Colombia no tiene un problema menor de gasto público. Tiene un problema serio de efectividad del gasto. Durante años hemos discutido cuánto gastar, en qué sectores y con qué fuentes de financiamiento, pero hemos prestado menos atención a una pregunta clave: ¿qué resultados concretos estamos logrando con cada peso público?
Ahí es donde los pagos por resultados se convierten en una herramienta indispensable para mejorar la eficiencia, la efectividad y la credibilidad del Estado.
El principio es simple pero poderoso: el Estado no paga por insumos, trámites o actividades, sino por resultados verificables. No se financian procesos, se financian logros. No se premia el cumplimiento formal, se recompensa el impacto real sobre las personas.
Este enfoque rompe con una inercia histórica de la gestión pública en Colombia: programas que ejecutan presupuestos completos, cumplen metas administrativas, pero no transforman la realidad que dicen atender. Escuelas que se construyen sin mejorar aprendizajes. Programas sociales que gastan miles de millones sin reducir pobreza. Intervenciones que sobreviven por costumbre, no por evidencia.
Los pagos por resultados obligan a cambiar esa lógica. Introducen disciplina, incentivos correctos y una cultura de evaluación. Exigen definir desde el inicio qué se quiere lograr, cómo se medirá y quién asume el riesgo si los resultados no se alcanzan. En otras palabras, obligan al Estado a comportarse de manera más estratégica.
Colombia no parte de cero. Durante mi paso por el Departamento Nacional de Planeación impulsamos decididamente este enfoque y logramos que el país adoptara una política pública de pagos por resultados, plasmada en un documento CONPES que sentó las bases técnicas, institucionales y operativas para su implementación. No fue un ejercicio teórico. Fue el resultado de pilotos concretos, aprendizaje internacional y trabajo con entidades territoriales y sectores sociales.
Los beneficios son claros.

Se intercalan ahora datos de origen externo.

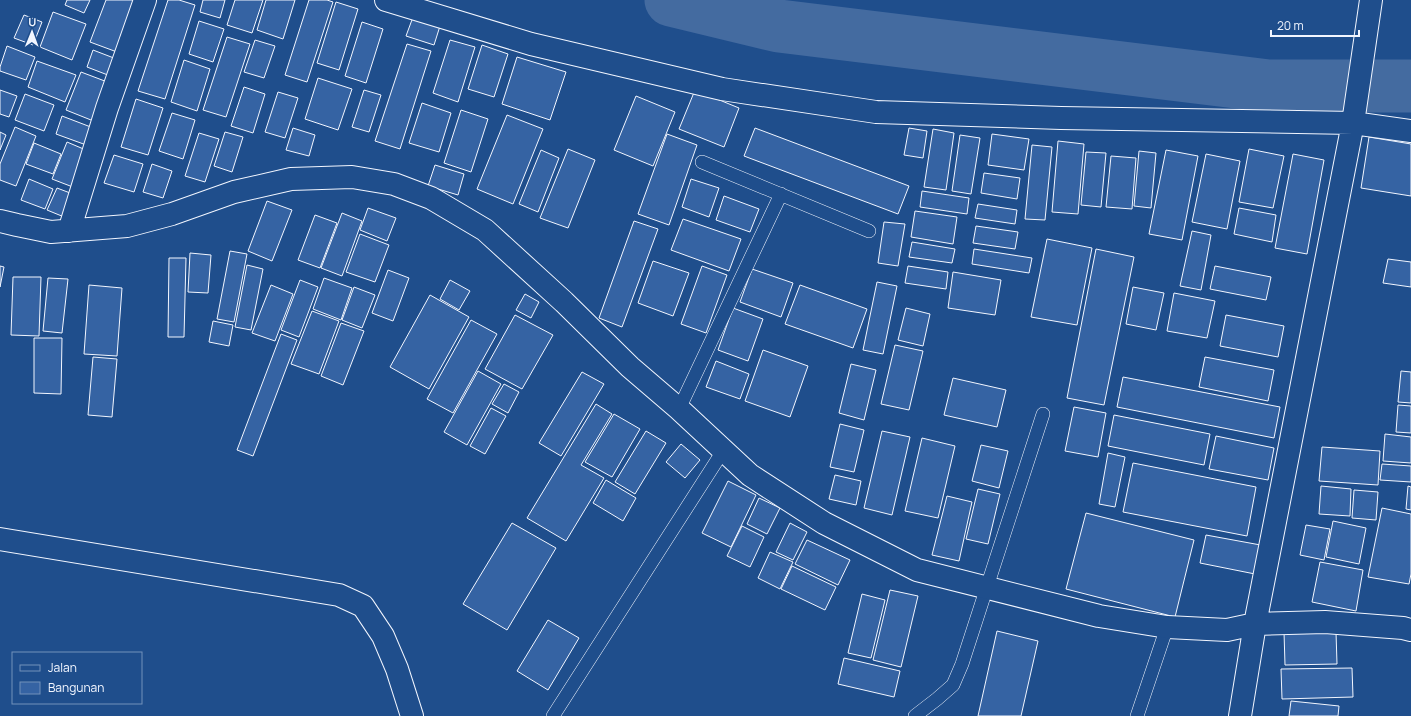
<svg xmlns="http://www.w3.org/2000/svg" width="1411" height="716" font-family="Manrope,sans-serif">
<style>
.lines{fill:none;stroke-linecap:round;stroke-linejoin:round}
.river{stroke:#446ba0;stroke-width:53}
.building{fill:#3563a3;stroke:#f2f6ff}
.lane-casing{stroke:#f2f6ff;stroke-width:14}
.street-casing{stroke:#f2f6ff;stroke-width:24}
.lane{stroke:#1f4e8c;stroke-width:13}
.street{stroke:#1f4e8c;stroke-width:22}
</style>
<rect width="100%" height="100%" fill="#1f4e8c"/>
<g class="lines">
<path class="river" d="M671,0L779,26L1269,86H1411"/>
</g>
<path class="building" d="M67,0H90L84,13L65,5Z
M106,0H137L117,52L90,42Z
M168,0H179L195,5L165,99L138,91Z
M203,0H225L220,18L200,12Z
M235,0H263L252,33L227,25Z
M266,0H295L283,39L257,30Z
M309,0H327L333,2L307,82L285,75Z
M336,2L358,9L339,70L317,63Z
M53,12L86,24L72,60L40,47Z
M24,15L42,22L33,45L14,38Z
M413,17L440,26L434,45L406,36Z
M199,21L224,29L213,62L189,54Z
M362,22L383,29L366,83L345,76Z
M227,37L250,44L226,117L203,110Z
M255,40L275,46L264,78L244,72Z
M450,40L475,47L458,102L433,93Z
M407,44L431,51L400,149L375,141Z
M482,45L508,54L494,97L468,89Z
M7,46L35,57L26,80L0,71V67Z
M93,50L119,60L113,77L87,67Z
M517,57L566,72L550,120L502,104Z
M184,60L210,69L197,111L171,102Z
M37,61L76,75L65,102L28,87Z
M81,72L110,83L96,122L66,110Z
M318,78L352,89L338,130L305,119Z
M244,87L265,94L253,133L231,126Z
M0,90L17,96L9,117L0,114Z
M364,90L381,95L369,132L352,127Z
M695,90L739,108L724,147L679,129Z
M278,92L298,98L285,138L265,132Z
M25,94L54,105L44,131L15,120Z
M636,96L675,112L653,166L614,150Z
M136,99L163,108L148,155L121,147Z
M422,103L451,113L439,152L409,143Z
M461,110L488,119L471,172L444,163Z
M172,113L195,120L183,159L159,151Z
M507,115L543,129L513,204L477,189Z
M62,116L96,129L89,146L56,134Z
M15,127L36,136L16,186L0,180V164Z
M293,128L315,135L309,156L286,150Z
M755,128L909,186L898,214L744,156Z
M909,128L927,131L923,158L904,155Z
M933,129L954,133L946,190L924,187Z
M0,132L6,135L0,150Z
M225,132L243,137L232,172L214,166Z
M199,133L219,139L205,182L185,176Z
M667,134L697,145L669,225L638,214Z
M992,134L1029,139L1024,170L988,165Z
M960,135L980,138L971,194L952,191Z
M1369,137L1411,144V196L1361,188Z
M1058,141L1084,144L1078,214L1052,212Z
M67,142L93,153L78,189L52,179Z
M34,143L61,154L53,174L26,164Z
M1032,145L1052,147L1045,220L1025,219Z
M568,149L595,160L568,228L540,218Z
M1249,149L1284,156L1273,208L1239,202Z
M541,150L559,158L538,212L519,204Z
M1166,150L1198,156L1182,240L1149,234Z
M1139,151L1156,153L1151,208L1134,206Z
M1086,152L1106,153L1101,207L1081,205Z
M1206,154L1240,161L1227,229L1192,222Z
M1293,154L1324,160L1307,254L1275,248Z
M114,155L143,164L134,192L104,183Z
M1111,156L1136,158L1132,209L1106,207Z
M152,164L172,171L163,198L143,192Z
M435,165L464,174L458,195L428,186Z
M984,173L1020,178L1017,199L981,193Z
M29,179L53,189L45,209L21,200Z
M691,179L719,188L709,217L682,207Z
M57,188L78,196L69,219L47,210Z
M922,191L969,198L967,214L920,207Z
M724,196L759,209L750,232L716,220Z
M267,201L292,210L272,261L248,251Z
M978,204L1017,210L1015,224L975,218Z
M368,208L396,218L387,241L360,230Z
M1239,208L1276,215L1272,242L1234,234Z
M915,211L957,217L953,244L911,237Z
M342,213L362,221L342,276L321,268Z
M315,215L337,223L320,268L298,260Z
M683,219L741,239L729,271L671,250Z
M634,221L658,229L622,327L599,318Z
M884,222L905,224L898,266L878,263Z
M976,226L1018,232L1015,249L973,243Z
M1192,231L1211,235L1201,290L1180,286Z
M360,234L389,245L375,282L346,272Z
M1047,239L1092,248L1077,325L1031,317Z
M912,242L955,249L952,263L909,257Z
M974,249L1032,258L1029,273L972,264Z
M1096,249L1134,257L1104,405L1067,398Z
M230,251L247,254L234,322L217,319Z
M190,253L211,255L208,293L188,292Z
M169,258H186L184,337H168Z
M1388,259L1411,262V287L1383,283Z
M653,261L689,273L673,316L638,303Z
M247,265L263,269L251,330L235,327Z
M0,266L4,267L0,287Z
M702,266L727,275L706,333L681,324Z
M908,266L948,272L946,289L905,283Z
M1215,266L1271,277L1266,300L1210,289Z
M752,269L793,283L781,317L740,302Z
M388,270L409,278L393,321L372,313Z
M953,272L1001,280L995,315L948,308Z
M13,277H41L39,336L11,335Z
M48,278L68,279L62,333L43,331Z
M324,278L352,288L341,320L313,309Z
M300,280L318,287L299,337L281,330Z
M450,280L470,291L459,310L440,299Z
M877,282L897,286L883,354L863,350Z
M89,285L122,288L117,356L84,354Z
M271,285L293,294L275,341L252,333Z
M800,285L867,309L853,348L785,324Z
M354,287L375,295L362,328L342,320Z
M1133,287L1164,293L1156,330L1126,324Z
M1174,293L1215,301L1207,338L1167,331Z
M525,294L539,302L531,318L516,310Z
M430,295L469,317L429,389L390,367Z
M733,308L763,319L748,361L718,350Z
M906,308L930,314L923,346L898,340Z
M312,311L339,321L319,374L291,364Z
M515,315L553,335L522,389L485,369Z
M1226,315L1284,326L1278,357L1220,346Z
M471,320L497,334L453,413L427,399Z
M213,321L233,325L229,346L209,342Z
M341,323L364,331L343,385L321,376Z
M281,334L297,340L253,456L237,450Z
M34,338H62L61,394L34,393Z
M895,345L923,351L909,410L881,404Z
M763,350L808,366L790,417L745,401Z
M93,357L117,359L112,417L88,415Z
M1205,357L1274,370L1268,401L1199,387Z
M716,361L749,374L740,399L706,387Z
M851,364L876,370L864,420L839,413Z
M478,371L501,384L467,445L444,432Z
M1401,371L1411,372V403L1398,402Z
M582,372L604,384L561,456L539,443Z
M1123,377L1280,407L1274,438L1117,407Z
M953,378L1006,390L997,427L944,415Z
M504,384L519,392L508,413L492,404Z
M596,404L612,414L581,465L604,478L566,541L527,518Z
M1398,405L1411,406V433L1396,432Z
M1074,407L1106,413L1098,457L1065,451Z
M491,408L506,416L485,454L470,446Z
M614,414L640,429L612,477L585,462Z
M1114,415L1210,434L1204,465L1108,446Z
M840,424L864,430L854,472L830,467Z
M646,431L666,443L635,494L615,482Z
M882,431L910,437L892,515L864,508Z
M1385,434L1411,437V463L1383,461Z
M1216,436L1274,448L1268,480L1209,469Z
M922,438L955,446L938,518L905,511Z
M681,444L700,460L685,478L666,462Z
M981,445L1008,451L999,488L972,481Z
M1322,447L1380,451L1378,485L1319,481Z
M1108,453L1125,457L1115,507L1099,504Z
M1133,463L1256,487L1247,536L1123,512Z
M1382,464L1411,466V482L1380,480Z
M835,475L861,481L856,505L829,499Z
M606,480L636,498L623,521L593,503Z
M728,481L756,495L731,547L702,533Z
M1321,486L1351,489L1350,516L1319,514Z
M1408,486L1411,487V510L1406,509Z
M978,489L1000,494L988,544L966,539Z
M1354,490L1378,492L1376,520L1352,518Z
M947,496L972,502L959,561L932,555Z
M759,498L780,508L767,534L747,524Z
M1382,508L1411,514V574L1409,584L1368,577Z
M1086,513L1194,540L1175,617L1066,589Z
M1333,521L1366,528L1359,564L1326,557Z
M512,523L556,548L507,630L463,604Z
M790,523L807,532L793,560L776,552Z
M1306,525L1330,529L1324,560L1300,555Z
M742,526L764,537L750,567L727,556Z
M1206,535L1266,546L1260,575L1200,563Z
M807,540L850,560L838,585L795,564Z
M770,552L793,562L780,589L758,578Z
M1320,562L1363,570L1356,611L1312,602Z
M792,566L836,587L825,610L781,589Z
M890,590L918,596L901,667L873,660Z
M862,594L885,600L871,658L848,653Z
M548,620L579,638L548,690L517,671Z
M997,631L1038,641L1021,716H978Z
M1284,632H1336L1337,664L1285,665Z
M844,658L900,671L894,697L838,684Z
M1352,668L1353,697L1282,699L1281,669Z
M1291,701L1339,706L1338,716H1289Z"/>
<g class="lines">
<g class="lane-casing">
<path id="lane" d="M702,162L869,231
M679,409L781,194
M553,716L723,451
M915,716L937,699L953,685L962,664L1043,414
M1137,716L1167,627"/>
</g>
<g class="street-casing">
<path id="street" d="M386,0L531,44L722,89L876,112L1061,118L1353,123L1411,131
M0,221L17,225L51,232L127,226L172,214L234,192L291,179L352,177L394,184L431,198L485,230L564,302L630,367L679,409L750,475L824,523L917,570L1099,616L1167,627L1227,630L1255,624L1325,622L1403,628L1411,630
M69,231L107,108L145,0
M0,539L339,595L363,606L383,636L397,669L412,716
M1240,716L1255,624L1353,123L1371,0"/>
</g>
<use href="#lane" class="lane"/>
<use href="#street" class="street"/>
</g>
<rect x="12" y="652" width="130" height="52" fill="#1f4e8c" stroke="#7391ba"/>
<rect x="20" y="665" width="20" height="6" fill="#1f4e8c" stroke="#7391ba"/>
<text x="48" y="672" font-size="12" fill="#f2f6ff">Jalan</text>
<rect x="20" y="682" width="20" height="12" fill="#3563a3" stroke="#7391ba"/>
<text x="48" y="692" font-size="12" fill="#f2f6ff">Bangunan</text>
<g transform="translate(32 32) rotate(1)" stroke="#1f4e8c" stroke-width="3" paint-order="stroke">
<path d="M0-3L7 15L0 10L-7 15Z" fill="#f2f6ff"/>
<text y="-6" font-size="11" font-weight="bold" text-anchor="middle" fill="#f2f6ff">U</text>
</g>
<path d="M1271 30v6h88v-6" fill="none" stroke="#f2f6ff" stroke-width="2"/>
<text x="1277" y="30" font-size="12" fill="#f2f6ff" stroke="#1f4e8c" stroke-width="3" paint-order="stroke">20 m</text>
</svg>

Primero, mejoran la eficiencia del gasto, porque reducen el despilfarro asociado a programas que no funcionan. Segundo, mejoran la efectividad, porque alinean a ejecutores, operadores y entidades públicas alrededor de objetivos comunes. Tercero, fortalecen la transparencia, porque los resultados son medibles y verificables por terceros. Y cuarto, restauran confianza, un activo escaso pero esencial para la gobernabilidad y la inversión.
Además, los pagos por resultados permiten algo fundamental en un contexto fiscal estrecho: hacer más con los mismos recursos. No requieren necesariamente más presupuesto, sino mejores reglas de uso. En tiempos de déficit fiscal, esta no es una opción ideológica; es una necesidad práctica.

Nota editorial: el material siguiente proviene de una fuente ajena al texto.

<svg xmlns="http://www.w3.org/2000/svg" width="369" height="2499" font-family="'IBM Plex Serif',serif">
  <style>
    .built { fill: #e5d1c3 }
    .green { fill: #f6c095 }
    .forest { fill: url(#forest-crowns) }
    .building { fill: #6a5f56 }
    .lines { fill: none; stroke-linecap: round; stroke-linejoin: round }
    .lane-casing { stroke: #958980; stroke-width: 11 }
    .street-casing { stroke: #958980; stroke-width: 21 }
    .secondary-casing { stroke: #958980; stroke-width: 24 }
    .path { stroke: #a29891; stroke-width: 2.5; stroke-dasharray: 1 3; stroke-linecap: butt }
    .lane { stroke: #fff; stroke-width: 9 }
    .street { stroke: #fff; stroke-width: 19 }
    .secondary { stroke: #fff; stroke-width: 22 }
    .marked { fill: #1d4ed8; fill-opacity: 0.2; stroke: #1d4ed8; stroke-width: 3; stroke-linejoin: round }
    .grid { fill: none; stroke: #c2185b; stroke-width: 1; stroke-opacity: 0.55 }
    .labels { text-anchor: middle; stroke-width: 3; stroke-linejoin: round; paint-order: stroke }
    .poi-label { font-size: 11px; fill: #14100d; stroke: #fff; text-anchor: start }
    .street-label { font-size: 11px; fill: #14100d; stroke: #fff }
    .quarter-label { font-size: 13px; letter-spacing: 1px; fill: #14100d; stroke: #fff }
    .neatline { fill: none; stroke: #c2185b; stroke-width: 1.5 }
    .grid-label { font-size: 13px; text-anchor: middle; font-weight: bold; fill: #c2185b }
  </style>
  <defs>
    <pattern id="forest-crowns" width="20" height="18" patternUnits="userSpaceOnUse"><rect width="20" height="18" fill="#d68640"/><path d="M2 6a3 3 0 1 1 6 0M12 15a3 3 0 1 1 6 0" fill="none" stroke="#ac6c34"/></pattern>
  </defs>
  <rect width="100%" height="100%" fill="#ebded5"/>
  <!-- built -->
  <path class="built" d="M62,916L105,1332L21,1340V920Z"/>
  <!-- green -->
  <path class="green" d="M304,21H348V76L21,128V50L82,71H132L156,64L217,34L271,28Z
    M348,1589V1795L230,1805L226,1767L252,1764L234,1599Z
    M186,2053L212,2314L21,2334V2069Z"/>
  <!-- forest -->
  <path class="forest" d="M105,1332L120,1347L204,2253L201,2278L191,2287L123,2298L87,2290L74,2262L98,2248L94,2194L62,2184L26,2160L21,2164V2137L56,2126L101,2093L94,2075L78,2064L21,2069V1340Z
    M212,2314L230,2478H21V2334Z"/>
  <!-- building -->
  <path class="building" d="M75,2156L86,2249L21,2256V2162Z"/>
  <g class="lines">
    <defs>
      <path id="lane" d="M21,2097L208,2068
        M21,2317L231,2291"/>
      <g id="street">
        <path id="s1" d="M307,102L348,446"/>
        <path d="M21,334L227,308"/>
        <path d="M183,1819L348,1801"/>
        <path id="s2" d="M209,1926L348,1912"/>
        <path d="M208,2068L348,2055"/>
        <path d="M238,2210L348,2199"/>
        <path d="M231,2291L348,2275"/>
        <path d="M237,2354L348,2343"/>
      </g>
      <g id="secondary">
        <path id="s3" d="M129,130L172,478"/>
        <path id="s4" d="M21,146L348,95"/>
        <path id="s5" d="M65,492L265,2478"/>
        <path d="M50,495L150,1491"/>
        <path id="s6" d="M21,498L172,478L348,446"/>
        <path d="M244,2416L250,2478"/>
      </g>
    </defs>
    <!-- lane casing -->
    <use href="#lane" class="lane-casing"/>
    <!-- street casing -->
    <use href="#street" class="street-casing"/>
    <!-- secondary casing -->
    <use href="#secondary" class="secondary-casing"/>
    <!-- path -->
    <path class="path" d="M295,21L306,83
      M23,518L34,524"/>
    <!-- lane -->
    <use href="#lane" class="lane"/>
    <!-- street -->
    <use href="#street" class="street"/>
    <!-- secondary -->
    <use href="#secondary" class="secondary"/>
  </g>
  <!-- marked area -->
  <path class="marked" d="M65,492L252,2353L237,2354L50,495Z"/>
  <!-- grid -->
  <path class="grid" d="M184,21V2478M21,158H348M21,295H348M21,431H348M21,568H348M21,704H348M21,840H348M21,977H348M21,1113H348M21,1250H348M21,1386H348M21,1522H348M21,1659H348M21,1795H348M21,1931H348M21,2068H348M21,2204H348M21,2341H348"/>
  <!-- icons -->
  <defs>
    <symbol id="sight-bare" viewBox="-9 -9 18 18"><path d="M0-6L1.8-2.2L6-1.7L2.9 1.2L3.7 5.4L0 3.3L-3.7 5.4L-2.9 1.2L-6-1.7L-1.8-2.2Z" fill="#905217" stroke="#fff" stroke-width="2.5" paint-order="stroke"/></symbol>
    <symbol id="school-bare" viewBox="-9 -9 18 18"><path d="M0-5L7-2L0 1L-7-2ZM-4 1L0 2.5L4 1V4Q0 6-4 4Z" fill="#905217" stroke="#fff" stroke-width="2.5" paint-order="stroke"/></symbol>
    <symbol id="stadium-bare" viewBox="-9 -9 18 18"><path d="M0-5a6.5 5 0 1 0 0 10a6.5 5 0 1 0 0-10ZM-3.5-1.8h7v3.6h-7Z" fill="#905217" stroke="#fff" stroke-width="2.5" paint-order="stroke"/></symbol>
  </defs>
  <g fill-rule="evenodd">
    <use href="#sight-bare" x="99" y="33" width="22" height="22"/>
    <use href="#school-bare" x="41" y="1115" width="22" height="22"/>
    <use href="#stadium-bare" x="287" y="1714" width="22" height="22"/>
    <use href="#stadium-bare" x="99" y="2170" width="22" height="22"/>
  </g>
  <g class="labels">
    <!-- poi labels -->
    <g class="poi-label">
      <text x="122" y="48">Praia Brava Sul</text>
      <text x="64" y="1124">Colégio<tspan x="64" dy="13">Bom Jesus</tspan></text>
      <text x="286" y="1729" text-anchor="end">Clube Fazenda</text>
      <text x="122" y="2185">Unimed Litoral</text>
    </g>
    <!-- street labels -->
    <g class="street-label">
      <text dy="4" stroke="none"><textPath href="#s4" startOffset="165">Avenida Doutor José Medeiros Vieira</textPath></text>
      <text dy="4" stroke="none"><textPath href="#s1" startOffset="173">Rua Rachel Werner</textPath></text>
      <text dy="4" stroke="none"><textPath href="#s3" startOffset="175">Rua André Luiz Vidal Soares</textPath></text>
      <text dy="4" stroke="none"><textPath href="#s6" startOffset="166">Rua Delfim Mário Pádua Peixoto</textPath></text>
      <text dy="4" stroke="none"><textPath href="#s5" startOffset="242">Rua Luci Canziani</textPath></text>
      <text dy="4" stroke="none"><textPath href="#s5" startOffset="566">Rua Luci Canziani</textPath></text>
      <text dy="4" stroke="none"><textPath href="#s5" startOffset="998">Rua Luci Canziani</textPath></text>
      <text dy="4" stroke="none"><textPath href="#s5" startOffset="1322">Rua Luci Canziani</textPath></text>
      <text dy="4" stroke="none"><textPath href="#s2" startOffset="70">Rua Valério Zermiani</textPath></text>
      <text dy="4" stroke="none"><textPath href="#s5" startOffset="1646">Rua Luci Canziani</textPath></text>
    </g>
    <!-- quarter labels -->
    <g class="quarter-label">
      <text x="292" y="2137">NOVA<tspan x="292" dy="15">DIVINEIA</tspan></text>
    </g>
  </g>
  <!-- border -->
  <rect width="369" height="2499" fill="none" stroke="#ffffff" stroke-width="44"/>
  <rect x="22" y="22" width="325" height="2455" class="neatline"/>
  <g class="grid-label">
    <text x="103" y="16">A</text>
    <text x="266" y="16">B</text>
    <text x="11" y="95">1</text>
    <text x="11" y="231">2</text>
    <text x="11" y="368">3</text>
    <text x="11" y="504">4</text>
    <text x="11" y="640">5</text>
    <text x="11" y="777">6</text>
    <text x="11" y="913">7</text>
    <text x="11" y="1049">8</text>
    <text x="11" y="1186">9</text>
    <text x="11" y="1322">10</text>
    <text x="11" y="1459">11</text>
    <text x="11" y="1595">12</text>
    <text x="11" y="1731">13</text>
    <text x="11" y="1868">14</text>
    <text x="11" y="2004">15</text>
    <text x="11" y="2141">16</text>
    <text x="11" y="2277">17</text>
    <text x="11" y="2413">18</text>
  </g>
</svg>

Por supuesto, no son una varita mágica. Requieren buena información, sistemas de monitoreo robustos, capacidad técnica y una cultura institucional que tolere la evaluación y el aprendizaje. También exigen liderazgo político para cerrar programas que no funcionan y escalar los que sí. Pero precisamente por eso son tan valiosos: fuerzan al Estado a madurar.
En países como el Reino Unido, Australia o Chile, los pagos por resultados se han utilizado para mejorar políticas de empleo, educación, primera infancia y reducción de reincidencia criminal. No sustituyen al Estado. Lo hacen funcionar mejor.
En Colombia, el reto no es conceptual, es de implementación. Tenemos el marco, la experiencia y los instrumentos. Falta decisión para generalizarlos, integrarlos al presupuesto y protegerlos de la tentación de volver al gasto inercial y simbólico.
Si queremos un Estado más efectivo, más creíble y más justo, debemos dejar de medir el éxito por cuánto se gasta y empezar a medirlo por qué se logra. Pagar por resultados no es solo tecnocracia. Es respeto por los ciudadanos y por los recursos públicos.
En un país con tantas necesidades y tan poco margen fiscal, gastar mejor no es una consigna. Es una obligación.